What to produce:
Revise the records below by changing "series" to "set" wherever it appears and leaving everything else as it is. Omit the pictures from your answer.

[Chart analysis data]
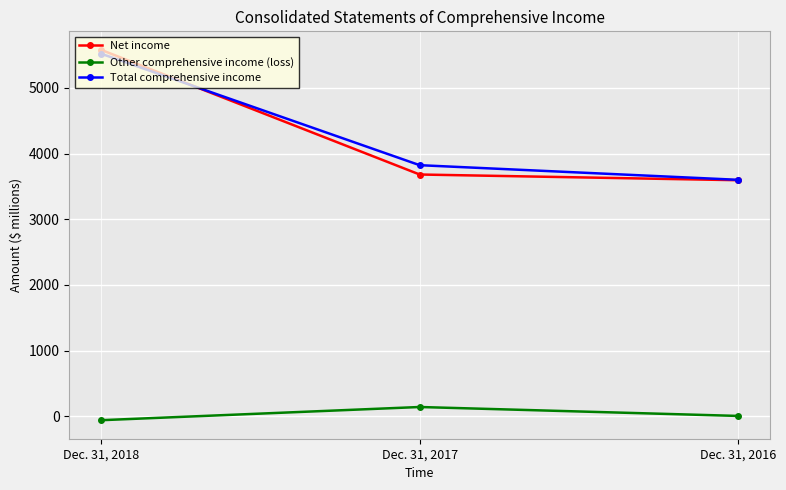

How many values in the Net income series are below 3682?

1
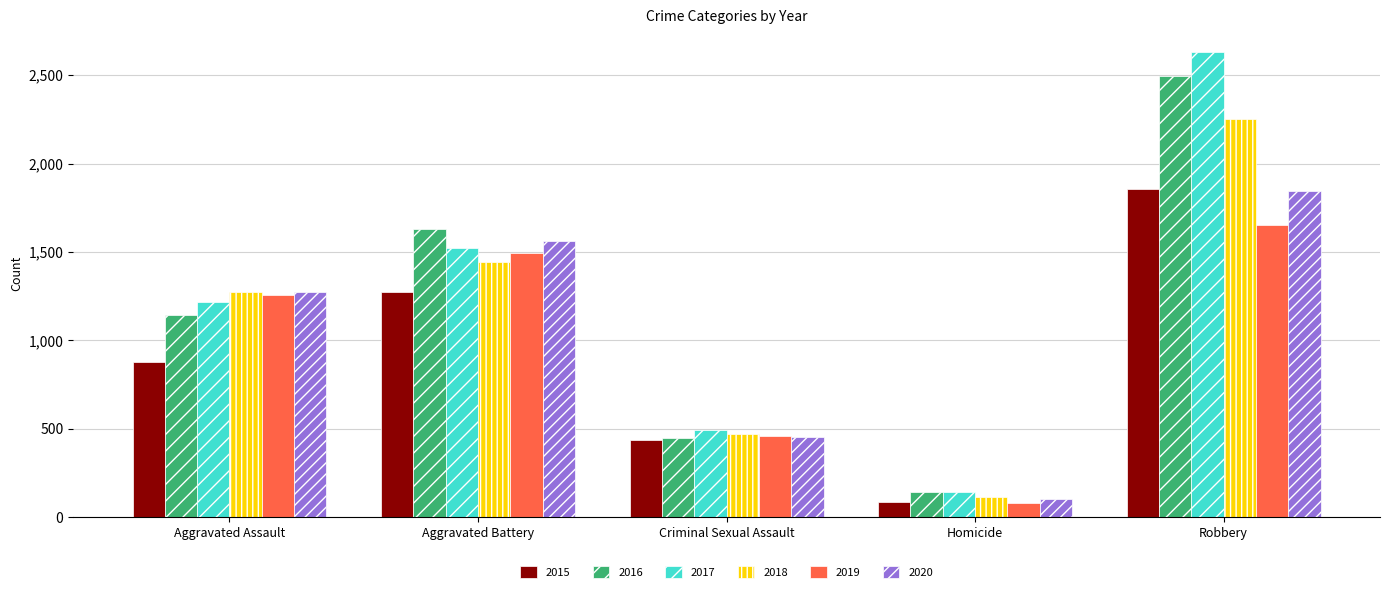

What is the highest value of the 2019 series?

1654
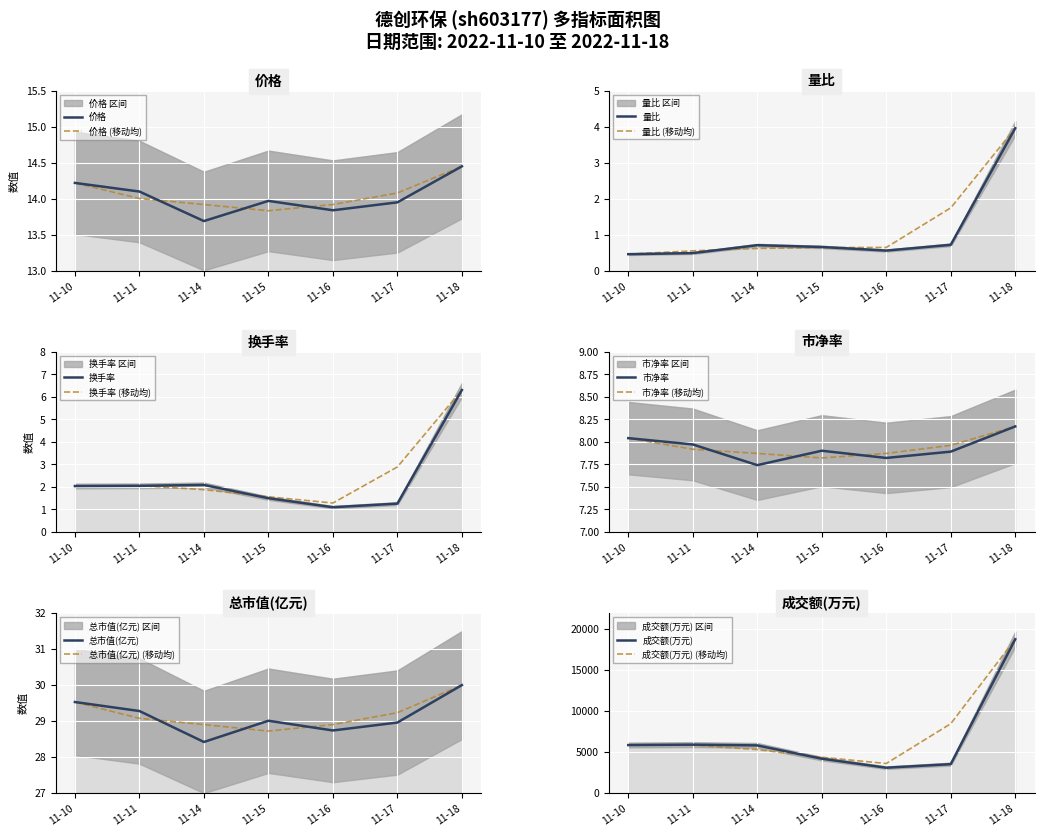

True or false: 量比 and 总市值(亿元) intersect in this chart.

False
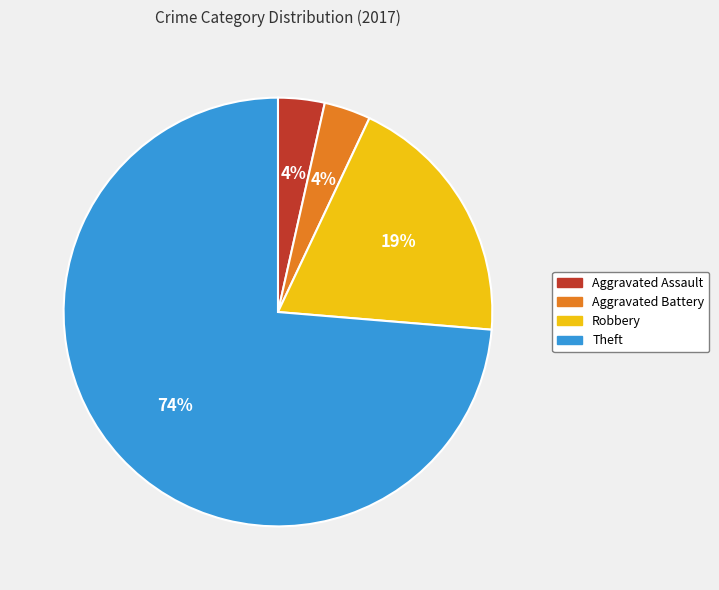

Which slice represents more than half of the pie?

Theft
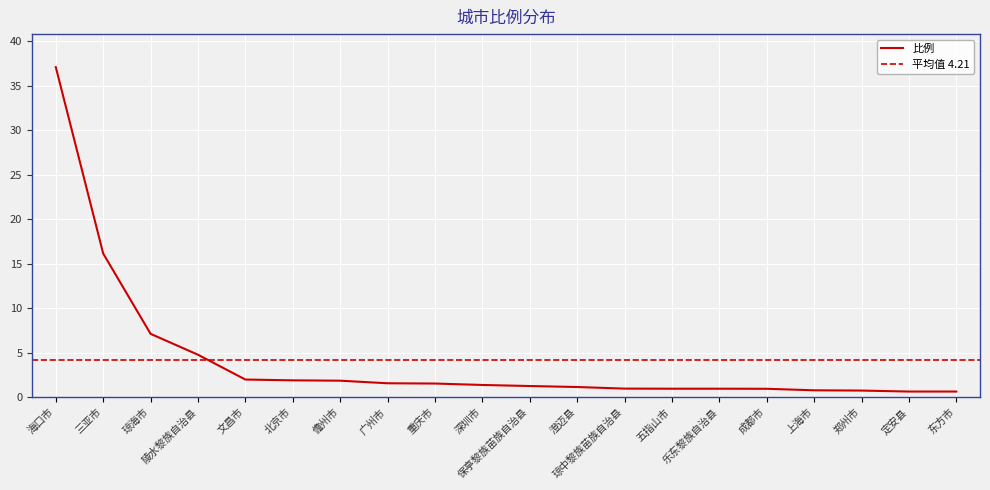

What is the label of the 11th point from the left?

保亭黎族苗族自治县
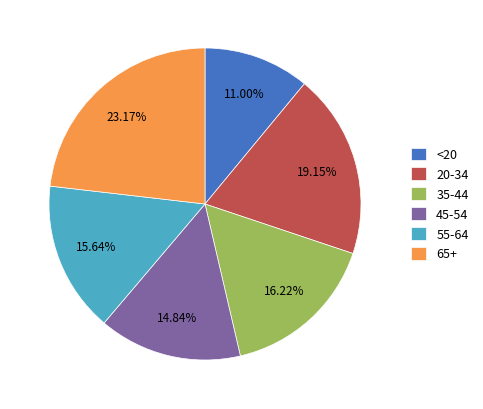

To the nearest percent, what is the average slice percentage?

17%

Result of the task:
How many values in the Net income set are below 3682?

1

What is the highest value of the 2019 set?

1654

True or false: 量比 and 总市值(亿元) intersect in this chart.

False

Which slice represents more than half of the pie?

Theft

What is the label of the 11th point from the left?

保亭黎族苗族自治县

To the nearest percent, what is the average slice percentage?

17%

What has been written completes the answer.